"I just didn't want to be one of those girls who were made fun of..."
Words I didn't know could make me burst into tears coming from the beautiful best friend who everyone loved in high school. I guess everyone has their own Snow White at some time or another. No matter how many times you look in the mirror, you're still not the beautiful one. But beauty fades. And if you're lucky, people don't.
It's funny how insignificant beauty seems to a woman of 90 and how it can mean life or death to a 16-year-old. I keep hearing those words echo in my head. "one of those girls." The ones who get made fun of. The words feel like a knife in the back thinking about how many times I was made fun of. But that wasn't the end of the sentence. She had my back. Even when I wasn't around to know what was being said. It's like a knife and a hug at the same time. I already know what was said to my face. I shudder to think what she defended me against. But to think the beautiful one, the popular one everyone wanted to hang out with, she defended me. Not out of pity. Not out of charity. She did it because we were friends. And it's not flattery because she was beautiful and everyone loved her. It's honour because until tonight, I spent the last 15 years not knowing what happened when I wasn't around. When she was. When she thought I was someone worth looking up to and I spent all my days looking down at the ground wondering why I couldn't be someone more like her.
I wish I'd had the option to be exempt from the elite classification of "One of those girls." It breaks my heart. Not because I can't let go of the past, but because I still get made fun of. The thing is, I just learned to stop caring. If people truly do fear things they don't understand then maybe being "scary" isn't as bad as the label makes it sound.
I saw my eight-year-old niece over Easter vacation. She wanted blue streaks in her hair just like me. She thought I was pretty and cool. We got extensions from the beauty store and I put them in her hair before she went outside to play. She wasn't outside on the playground for more than five minutes before she came running back inside, upset that some boy made fun of her. I was so mad! Mad at him. Mad at her for caring. Mad at myself for being "one of those girls" and not stopping my niece from putting herself in the same path of my former footsteps.

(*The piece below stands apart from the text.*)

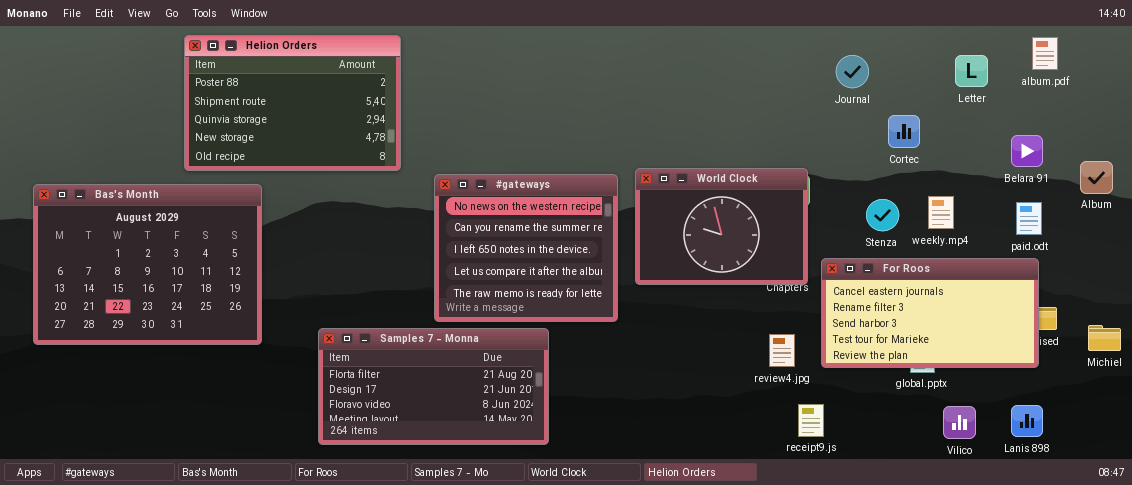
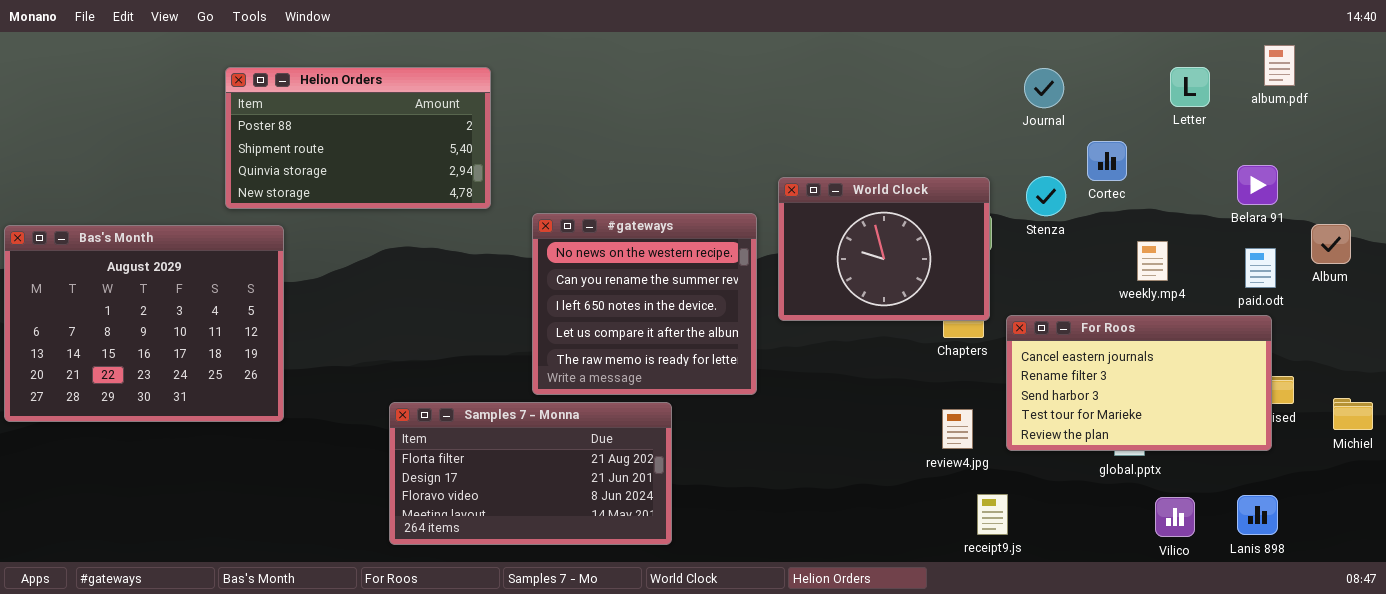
Helion Orders: [184,35,401,171] -> [225,67,491,209], resized
Album: [1080,161,1113,194] -> [1311,224,1351,264], moved
World Clock: [635,168,808,285] -> [778,177,990,321], moved
Bas's Month: [33,184,262,345] -> [4,225,284,422], moved
Stenza: [866,199,899,231] -> [1026,176,1066,216], moved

But she went back outside anyway and kept playing and I thought to myself, "Kid, someday some little girl is gonna want to be like you regardless of the cost and you'll understand how loved and proud I feel right now." And if that wasn't enough to melt a heart, my barely-three-year-old niece decided she had to have blue hair too. Straight blue streaks don't exactly fit in with honey brown ringlets. But when she smiled up at me and said "I look like you" all I could think was "Kid, you look the way I feel 99% of the time. Nothing matches and everyone can tell, but you rock it like a hurricane of awesome."

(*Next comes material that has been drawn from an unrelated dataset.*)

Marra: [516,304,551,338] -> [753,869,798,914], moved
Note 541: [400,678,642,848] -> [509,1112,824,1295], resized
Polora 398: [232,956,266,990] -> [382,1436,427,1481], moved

It's hard to look up to a kid that's barely tall enough to hug your knees but somehow it managed to happen. And I'm glad. Because when you're three, the wicked witch never wins and "being Snow White" simply means putting on a dress, any dress, and declaring yourself a beautiful princess. I hope she never stops being one of those girls. And maybe someday, I could be more like her.
I don't know why being made fun of was such a big fear. Being hurt sucks. But I've broken bones that hurt far worse than words, I've lived through hells far worse than not being pretty and I've survived much more important "trials" than not being popular. I guess on some root level none of us wants to think a mirror would look us in the eye and say "you're not good enough for me." But unlike the fairytale, the only person looking back at me... is me.
Today my boyfriend noticed that I had on two shades of blue eyeshadow... that matched the two shades of blue in my hair. He'd probably be the first to stand in line to declare me as "one of those girls"... You know, the ones who never match, stick out in a pitch black room and couldn't care less what the world thinks. I didn't acquire confidence and beauty with age. I'm just pretending to be three... and free... while I continue the journey of the evolution of me.